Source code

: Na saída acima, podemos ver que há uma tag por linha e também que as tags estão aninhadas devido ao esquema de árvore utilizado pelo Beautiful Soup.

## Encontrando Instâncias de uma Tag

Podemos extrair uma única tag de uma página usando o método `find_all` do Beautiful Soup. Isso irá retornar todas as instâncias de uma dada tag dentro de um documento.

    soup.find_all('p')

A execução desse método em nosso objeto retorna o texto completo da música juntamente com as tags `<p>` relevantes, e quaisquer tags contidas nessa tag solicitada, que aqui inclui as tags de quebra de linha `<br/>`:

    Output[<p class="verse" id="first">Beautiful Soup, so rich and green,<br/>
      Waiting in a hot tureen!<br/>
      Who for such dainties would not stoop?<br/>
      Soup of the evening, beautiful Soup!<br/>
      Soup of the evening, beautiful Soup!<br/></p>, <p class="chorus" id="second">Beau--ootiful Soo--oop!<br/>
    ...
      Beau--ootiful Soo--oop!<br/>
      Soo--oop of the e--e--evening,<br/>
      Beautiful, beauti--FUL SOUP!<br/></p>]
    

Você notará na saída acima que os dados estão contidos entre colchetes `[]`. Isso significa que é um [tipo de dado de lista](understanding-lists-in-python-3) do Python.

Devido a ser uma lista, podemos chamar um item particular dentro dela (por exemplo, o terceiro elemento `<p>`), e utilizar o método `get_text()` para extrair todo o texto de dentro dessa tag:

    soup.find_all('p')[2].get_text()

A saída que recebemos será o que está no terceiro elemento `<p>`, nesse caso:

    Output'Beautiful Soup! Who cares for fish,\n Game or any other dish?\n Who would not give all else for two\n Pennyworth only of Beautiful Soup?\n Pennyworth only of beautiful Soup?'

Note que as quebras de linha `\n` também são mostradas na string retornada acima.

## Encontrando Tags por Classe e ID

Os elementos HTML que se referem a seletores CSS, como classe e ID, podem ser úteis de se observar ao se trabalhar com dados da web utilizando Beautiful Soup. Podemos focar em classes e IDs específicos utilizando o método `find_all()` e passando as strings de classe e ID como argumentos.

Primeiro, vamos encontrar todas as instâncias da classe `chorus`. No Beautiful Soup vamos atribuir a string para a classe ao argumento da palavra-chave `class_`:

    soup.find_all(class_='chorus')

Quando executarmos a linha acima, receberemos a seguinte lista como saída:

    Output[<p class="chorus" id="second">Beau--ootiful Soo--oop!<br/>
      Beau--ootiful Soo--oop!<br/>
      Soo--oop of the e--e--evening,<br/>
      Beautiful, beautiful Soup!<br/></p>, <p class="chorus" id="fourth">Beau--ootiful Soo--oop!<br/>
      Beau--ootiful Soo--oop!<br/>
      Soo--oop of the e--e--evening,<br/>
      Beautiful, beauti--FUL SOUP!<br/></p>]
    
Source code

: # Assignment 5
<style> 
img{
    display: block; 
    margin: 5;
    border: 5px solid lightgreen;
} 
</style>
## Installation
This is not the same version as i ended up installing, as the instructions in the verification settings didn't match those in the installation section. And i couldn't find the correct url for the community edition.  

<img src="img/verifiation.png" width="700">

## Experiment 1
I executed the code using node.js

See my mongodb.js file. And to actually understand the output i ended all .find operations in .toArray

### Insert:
^^^^^^^^^^^^^^^^
◆ **Prompt**:
Each line from the one containing "Quando executarmos a" to the end of the entries above should be copied exactly, and no other line.

◆ **Written answer**:
Quando executarmos a linha acima, receberemos a seguinte lista como saída:

    Output[<p class="chorus" id="second">Beau--ootiful Soo--oop!<br/>
      Beau--ootiful Soo--oop!<br/>
      Soo--oop of the e--e--evening,<br/>
      Beautiful, beautiful Soup!<br/></p>, <p class="chorus" id="fourth">Beau--ootiful Soo--oop!<br/>
      Beau--ootiful Soo--oop!<br/>
      Soo--oop of the e--e--evening,<br/>
      Beautiful, beauti--FUL SOUP!<br/></p>]
    
Source code

: # Assignment 5
<style> 
img{
    display: block; 
    margin: 5;
    border: 5px solid lightgreen;
} 
</style>
## Installation
This is not the same version as i ended up installing, as the instructions in the verification settings didn't match those in the installation section. And i couldn't find the correct url for the community edition.  

<img src="img/verifiation.png" width="700">

## Experiment 1
I executed the code using node.js

See my mongodb.js file. And to actually understand the output i ended all .find operations in .toArray

### Insert:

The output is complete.